From an ex-Amazon team lead: 5 mistakes I made as a junior software engineer
I was a software development engineer at Amazon Web Services for 6 years. I started as an intern. I grew to be a tech lead for various teams and projects.
During my time at AWS, I directly mentored over a dozen junior software engineers. I indirectly mentored others as a course instructor and technical reviewer.
I recently left AWS to be an independent freelancer and entrepreneur.
Since stepping back from full-time employment, I’ve taken some time to reflect on my journey. I had my fair share of success. But it wasn’t all sunshine and roses.
I made many mistakes along the way. I’m taking this opportunity to share several, and how I corrected them. Hopefully this reflection will be insightful to other developers out there.
Here are 5 mistakes I made as a junior software engineer.
1. As a junior software engineer, I had entitlement.
My first few projects weren’t cutting edge. They weren’t on the latest and greatest tech stack. I considered myself underutilized, and didn’t take work seriously. In short, I was entitled.
I fixed this by embracing my role. I started to see the business value and impact of the projects I was working on. Whether my software had millions of customers, or just one.
I decided that if I was going to write code, it would be the best code I could produce. No matter how small the project.
2. As a junior software engineer, I competed with teammates.
I’d focus on minutiae in code reviews.
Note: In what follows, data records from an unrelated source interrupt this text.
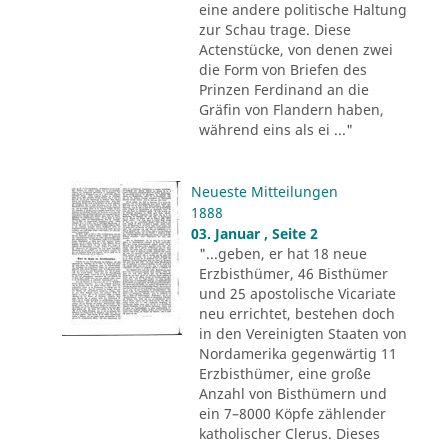
eine andere politische Haltung
zur Schau trage. Diese
Actenstücke, von denen zwei
die Form von Briefen des
Prinzen Ferdinand an die
Gräfin von Flandern haben,
während eins als ei ..."
Neueste Mitteilungen
1888
03. Januar , Seite 2
"...geben, er hat 18 neue
Erzbisthümer, 46 Bisthümer
und 25 apostolische Vicariate
neu errichtet, bestehen doch
in den Vereinigten Staaten von
Nordamerika gegenwärtig 11
Erzbisthümer, eine große
Anzahl von Bisthümern und
ein 7–8000 Köpfe zählender
katholischer Clerus. Dieses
I’d try to one-up them in design discussions.
This was a horrible strategy for building long-term relationships.
I fixed this by caring genuinely about the success of my teammates. I started being pragmatic, not a perfectionist. I started celebrating their wins and supporting them in their losses.
After all, we’re on the same team.
3. As a junior software engineer, I was timid to talk about a promotion.
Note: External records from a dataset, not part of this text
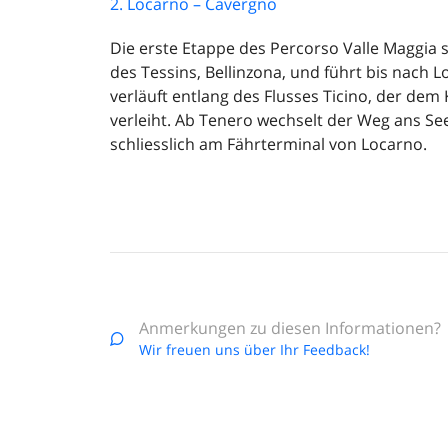
2. Locarno – Cavergno
Die erste Etappe des Percorso Valle Maggia s
des Tessins, Bellinzona, und führt bis nach 
verläuft entlang des Flusses Ticino, der de
verleiht. Ab Tenero wechselt der Weg ans Se
schliesslich am Fährterminal von Locarno.
Anmerkungen zu diesen Informationen?
Wir freuen uns über Ihr Feedback!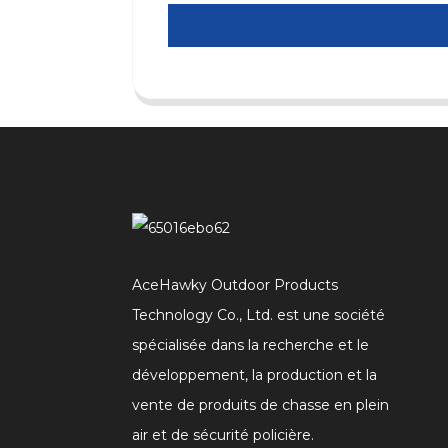
AceHawky Outdoor Products
Technology Co., Ltd. est une société
spécialisée dans la recherche et le
développement, la production et la
vente de produits de chasse en plein
air et de sécurité policière.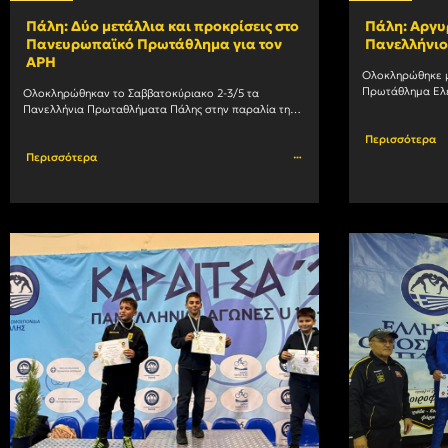
Πάλη: Δύο μετάλλια και προκρίσεις στο
Πάλη: Αργυρ
Πανευρωπαϊκό Πρωτάθλημα για τον
Πανελλήνι
ΑΡΗ
Ολοκληρώθηκε με
Πρωτάθλημα Ελε
Ολοκληρώθηκαν το Σαββατοκύριακο 2-3/5 τα 
του συλλόγου μα
Πανελλήνια Πρωταθλήματα Πάλης στην παραλία της 
Κατερίνης. Από τον ΑΡΗ, το εισιτήριο για το 
Περισσότερα
Πανευρωπαϊκό Πρωτάθλημα στην Άμμο U15+U17 
Περισσότερα
(27/5				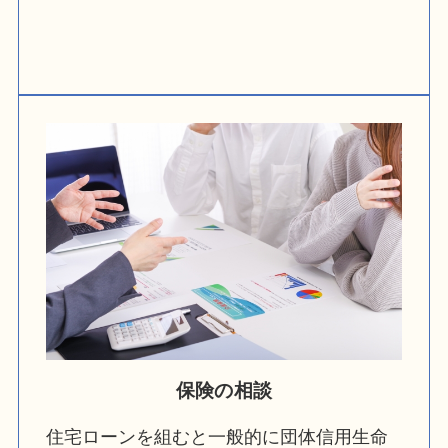
保険の相談
住宅ローンを組むと一般的に団体信用生命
I thought asking for a promotion was selfish. I thought that if I did good work, it’d come to me eventually. So I didn’t ask.
I fixed this by being transparent about my career goals and aspirations. I started to have uncomfortable conversations with my manager. I came to learn that such conversations about career growth can be both healthy and constructive.
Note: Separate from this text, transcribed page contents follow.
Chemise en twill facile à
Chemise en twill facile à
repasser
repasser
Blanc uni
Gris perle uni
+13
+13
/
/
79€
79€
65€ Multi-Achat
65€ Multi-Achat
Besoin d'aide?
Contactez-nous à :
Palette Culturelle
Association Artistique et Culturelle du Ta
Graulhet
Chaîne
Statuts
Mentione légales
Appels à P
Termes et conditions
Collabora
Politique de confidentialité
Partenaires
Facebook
The transparency allowed me to a) identify next-level gaps, b) prioritize work to cover those gaps, and c) measure and document the impact of my work. In doing so, I seized promotion opportunities.
4. As a junior software engineer, I was content to misunderstand.
During complex system design meetings, I zoned out. During daily standup meetings, I barely listened to what my teammates were working on.
I wasn’t trying to be rude. My immediate tasks were hard enough — so I mentally filtered out anything that I didn’t understand, because it didn’t directly impact my day-to-day. But I grew to regret this whenever I went on call, or had to maintain my teammate’s code or component.
I fixed this with active listening and clarifying follow up questions. I sought to pay attention, and piece together the puzzle over time. I sought to understand every conversation, and I eventually did. This gave me a foundation of understanding whenever I had to debug or work with unfamiliar code.
5. As a junior software engineer, I was quick to blame others.
If something broke in production, it was “not my fault.” Or, “not my code.” This blinded me from working with the team to learn from problems that caused customer impact.
I fixed this by ideating and participating in team-level process improvements, instead of blaming individuals. It helped me improve my team’s ability to prevent, detect and mitigate flaws. More importantly, it lead to a healthier team environment.
So, there you have it!
5 mistakes I made as a junior software engineer.
If I’d learned to correct these sooner, I think I would’ve leveled up faster, and built stronger relationships with those around me.